As a rider to that, looking at the data from Our World in Data, one can see exactly these data from many different countries. Since countries have very different populations, a comparison of countries with the total confirmed deaths per one million of the population seems a credible metric.

So let’s take a look at the data (seven-day rolling average) for the following situation:


Several countries at the same relative socio-economic level;
Total number of confirmed deaths per million of the population since the beginning of the pandemic to June 3rd;
Lockdown or no lockdown. https://ourworldindata.org/grapher/total-covid-deaths-per-million

United Kingdom     579.93 [lockdown]
France                       443.37 [lockdown]
Italy                           554.57 [lockdown]
Spain                         597.59 [lockdown]
Germany                   102.06 [lockdown]
Sweden                     442.41 [no lockdown]

Sweden with no lockdown has almost exactly the same total death rate per capita as France with a massive lockdown! And Sweden is significantly better off than Italy, Spain and the UK.

On the science front, some very interesting developments regarding hydroxychloroquine–a drug that could possibly treat, or manage, the symptoms of covid-19.

Since President Trump mentioned it, the Fake News Media immediately claimed that it must be useless, even dangerous, simply because they hate Trump.
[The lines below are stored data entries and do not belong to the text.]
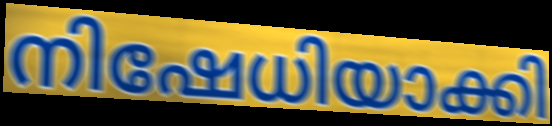
നിഷേധിയാക്കി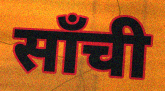
साँची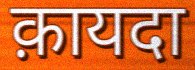
क़ायदा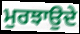
ਮੁਰਝਾਉਦੇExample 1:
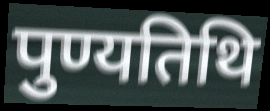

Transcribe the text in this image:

पुण्यतिथि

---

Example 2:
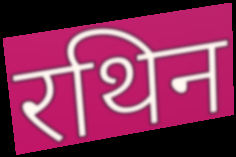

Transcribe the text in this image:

रथिन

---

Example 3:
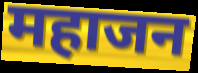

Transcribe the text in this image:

महाजन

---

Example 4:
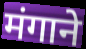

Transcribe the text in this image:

मंगाने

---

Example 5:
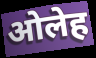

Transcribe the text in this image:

ओलेह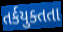
તર્કયુક્તતા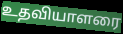
உதவியாளரை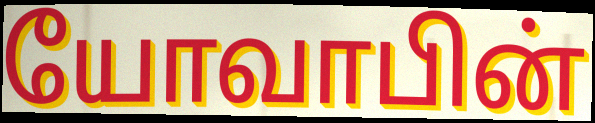
யோவாபின்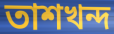
তাশখন্দ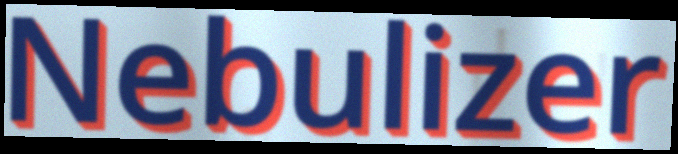
Nebulizer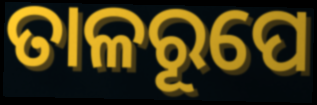
ତାଳରୂପେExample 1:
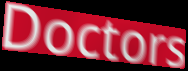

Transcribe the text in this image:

Doctors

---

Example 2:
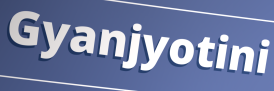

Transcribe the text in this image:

Gyanjyotini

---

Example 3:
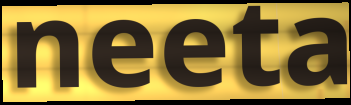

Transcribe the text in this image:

neeta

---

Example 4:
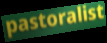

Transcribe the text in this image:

pastoralist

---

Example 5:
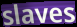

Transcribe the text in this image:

slaves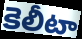
కెలీటా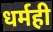
धर्मही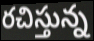
రచిస్తున్న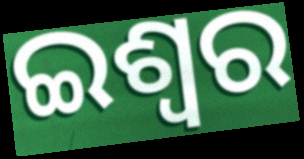
ଇଶ୍ଵର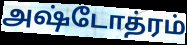
அஷ்டோத்ரம்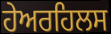
ਹੇਅਰਹਿਲਸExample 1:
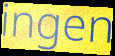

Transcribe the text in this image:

ingen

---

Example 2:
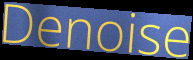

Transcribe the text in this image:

Denoise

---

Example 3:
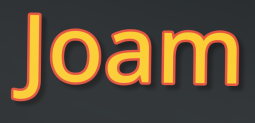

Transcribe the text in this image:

Joam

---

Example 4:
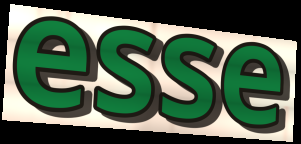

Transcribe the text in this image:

esse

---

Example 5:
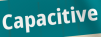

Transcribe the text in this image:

CapacitiveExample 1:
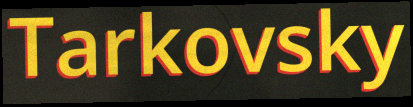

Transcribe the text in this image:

They glommed on to that despite the fact that several clinical researchers around the world have claimed success with it.

Science, the journal of the American Association for the Advancement of Science (AAAS), reports:

 
A study published on 22 May in The Lancet used hospital records procured by a little-known data analytics company called Surgisphere to conclude that coronavirus patients taking chloroquine or hydroxychloroquine were more likely to show an irregular heart rhythm—a known side effect thought to be rare—and were more likely to die in the hospital.

But,

Today, The Lancet issued an Expression of Concern (EOC) saying “important scientific questions have been raised about data” in the paper and noting that “an independent audit of the provenance and validity of the data has been commissioned by the authors not affiliated with Surgisphere and is ongoing, with results expected very shortly.”
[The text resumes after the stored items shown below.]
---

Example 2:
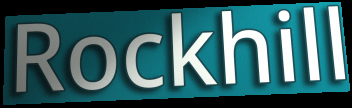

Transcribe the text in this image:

Rockhill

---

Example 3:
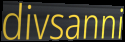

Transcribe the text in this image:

divsanni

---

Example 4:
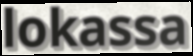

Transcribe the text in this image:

lokassa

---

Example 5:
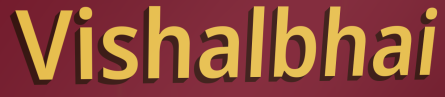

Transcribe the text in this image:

VishalbhaiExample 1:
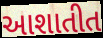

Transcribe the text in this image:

આશાતીત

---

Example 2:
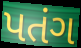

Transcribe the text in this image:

પતંગ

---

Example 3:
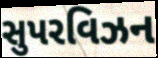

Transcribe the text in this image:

સુપરવિઝન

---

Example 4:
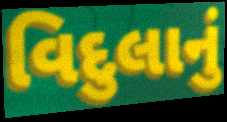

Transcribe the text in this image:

વિદુલાનું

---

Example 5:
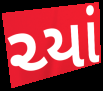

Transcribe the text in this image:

ચ્યાં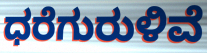
ಧರೆಗುರುಳಿವೆ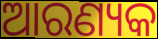
ଆରଣ୍ୟକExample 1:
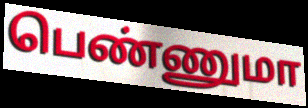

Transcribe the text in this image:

பெண்ணுமா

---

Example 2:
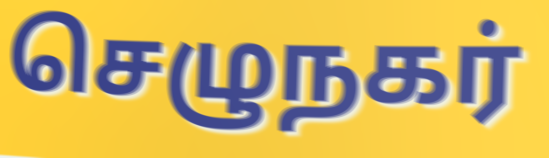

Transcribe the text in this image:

செழுநகர்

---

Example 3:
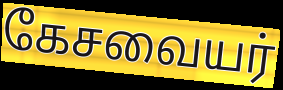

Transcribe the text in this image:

கேசவையர்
Really? That’s interesting. Looks like the Fake News industry bit off more than they could chew. After some digging into the background of this company Surgisphere, Science reports:

Surgisphere’s sparse online presence—the website doesn’t list any of its partner hospitals by name or identify its scientific advisory board, for example—have prompted intense skepticism. Physician and entrepreneur James Todaro of the investment fund Blocktown Capital wondered in a blog post why Surgisphere’s enormous database doesn’t appear to have been used in peer-reviewed research studies until May. Another post, from data scientist Peter Ellis of the management consulting firm Nous Group, questioned how LinkedIn could list only five Surgisphere employees—all but Desai apparently lacking a scientific or medical background—if the company really provides software to hundreds of hospitals to coordinate the collection of sensitive data from electronic health records. (This morning, the number of employees on LinkedIn had dropped to three.)
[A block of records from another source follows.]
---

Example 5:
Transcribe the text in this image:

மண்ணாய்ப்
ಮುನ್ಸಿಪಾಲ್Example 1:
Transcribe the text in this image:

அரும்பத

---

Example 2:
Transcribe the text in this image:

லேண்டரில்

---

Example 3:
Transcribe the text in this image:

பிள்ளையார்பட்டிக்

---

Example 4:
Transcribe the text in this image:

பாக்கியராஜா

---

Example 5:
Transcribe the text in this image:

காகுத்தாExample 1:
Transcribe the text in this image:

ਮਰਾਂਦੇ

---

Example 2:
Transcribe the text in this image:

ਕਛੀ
So why was this highly dubious company touted as providing reliable data on the efficacy of hydroxychloroquine? And why didn’t the “investigative journalists” doing any investigating? Agenda, silly! It fit the agenda.

It was left to the AAAS writers to do the homework, expose another fraud, and bring The Lancet to order. It’s also true that The Lancet has a far-left editor in tune with all the correct fads and dogmas–but that’s another story for later.